[extropy-chat] Wired article on Drexler

Hal Finney hal at finney.org
Fri Oct 8 18:55:52 UTC 2004


Extropians -

Glenn Reynolds' InstaPundit blog has a brief mention this morning
of the Wired article on Drexler.  http://www.instapundit.com
He writes:

   NANO-WARS: Ed Regis has an article in Wired on the nanotechnology
   industry's rather unfair treatment of Eric Drexler. It's also worth
   reading this[1] for more background.

   UPDATE: Daniel Moore[2] thinks that the article is too favorable to
   Drexler, while I actually think it underplays the intensity and
   ill-advisedness of the industry's efforts to shape the debate.

and links to 

[1] http://www.techcentralstation.com/052604D.html which is an earlier
article by Reynolds on the possibility that the NanoBusiness Alliance
may be becoming less hostile to Drexlerian ideas

[2] http://dfmoore.mu.nu/archives/2004/10/the_nanotech_debate_continues.php
Moore is a 3rd year grad student doing nanotech research at Georgia
Tech.

Moore's article reflects what I am beginning to see as a consensus in
the nanotech research world regarding the Drexler-Smalley debate:

   First, the article brings up the now famous (in nanotech circles)
   exchange between Drexler and Nobel Laureate Richard Smalley that
   took place in the pages of Chemical and Engineering News (located
   here[3]) The article in Wired glosses over Smalley's disagreements
   with Drexler, but I remember reading the letters when they first came
   out.
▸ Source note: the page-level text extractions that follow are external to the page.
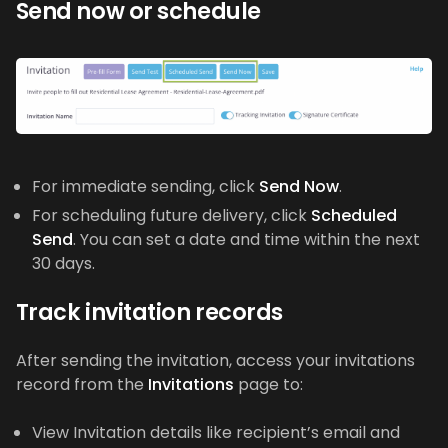
Send now or schedule
For immediate sending, click
Send Now
.
For scheduling future delivery, click
Scheduled
Send
. You can set a date and time within the next
30 days.
Track invitation records
After sending the invitation, access your invitations
record from the
Invitations
page to:
View Invitation details like recipient’s email and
Everyone in my group read them. Our general consensus was that
   Smalley cleaned Drexler's clock. Smalley brought up some legitimate
   questions over the science aspect of making and using nanoassemblers
   that Drexler answered only with some variant of "you shouldn't say
   somethings impossible in science because you never know." Science
   and technology do not get advanced with such answers.

[3] http://pubs.acs.org/cen/coverstory/8148/print/8148counterpoint.html
is the text of the letters which constituted the debate.
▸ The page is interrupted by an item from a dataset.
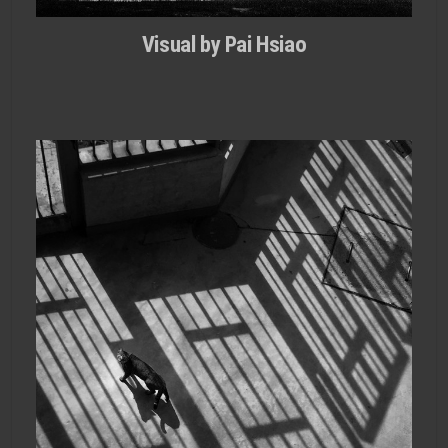
Visual by Pai Hsiao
"Smalley cleaned Drexler's clock."  And yet, the reviews from nanotech
proponents, such as Chris Phoenix's review at
<http://www.crnano.org/Debate.htm>, give entirely the opposite impression.
What can we conclude from this apparently contradiction?
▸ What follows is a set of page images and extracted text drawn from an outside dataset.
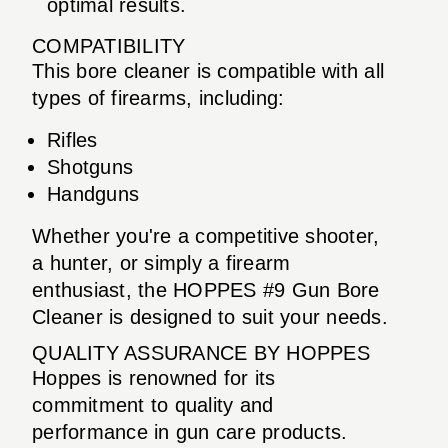
optimal results.
COMPATIBILITY
This bore cleaner is compatible with all
types of firearms, including:
Rifles
Shotguns
Handguns
Whether you're a competitive shooter,
a hunter, or simply a firearm
enthusiast, the HOPPES #9 Gun Bore
Cleaner is designed to suit your needs.
QUALITY ASSURANCE BY HOPPES
Hoppes is renowned for its
commitment to quality and
performance in gun care products.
In a way, there is no contradiction.  Each side would agree that we don't
know if assemblers can work.  Moore is unsatisfied and characterizes
Drexler's claim as "you shouldn't say something's impossible in science
because you never know."  Chris is satisfied that "If Smalley's goal is
to demonstrate that machine-phase chemistry is fundamentally flawed, he
has not been effective".

It's the same old burden-of-proof game that I've complained about before.
As long as nanotech proponents present the issue as a requirement for
science to prove that nanotech is impossible, they can't lose their
argument, but they can't make progress either.  As Moore writes,
"Science and technology do not get advanced with such answers."